Abstract
Measures of human movement dynamics can predict outcomes like injury risk or musculoskeletal disease progression. However, these measures are rarely quantified in clinical practice due to the prohibitive cost, time, and expertise required. Here we present and validate OpenCap, an open-source platform for computing movement dynamics using videos captured from smartphones. OpenCap’s web application enables users to collect synchronous videos and visualize movement data that is automatically processed in the cloud, thereby eliminating the need for specialized hardware, software, and expertise.
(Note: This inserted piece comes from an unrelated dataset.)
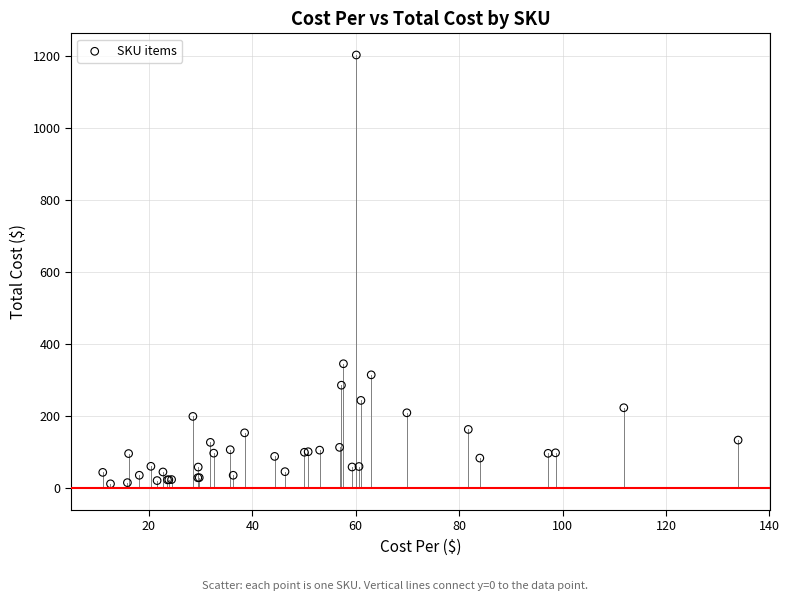

What Y value in the scatter plot is closest to 607?

345.8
We show that OpenCap accurately predicts dynamic measures, like muscle activations, joint loads, and joint moments, which can be used to screen for disease risk, evaluate intervention efficacy, assess between-group movement differences, and inform rehabilitation decisions. Additionally, we demonstrate OpenCap’s practical utility through a 100-subject field study, where a clinician using OpenCap estimated movement dynamics 25 times faster than a laboratory-based approach at less than 1% of the cost. By democratizing access to human movement analysis, OpenCap can accelerate the incorporation of biomechanical metrics into large-scale research studies, clinical trials, and clinical practice.
Competing Interest Statement
Stanford University has filed for a patent related to the work, titled "OpenCap: open-source software for estimating the kinematics and kinetics of human movement from smartphone videos" on behalf of A.F., S.D.U., Ł.K., J.L.H, and S.L.D. These authors have no other competing interests. J.M., M.K., and A.S.C. have no competing interests.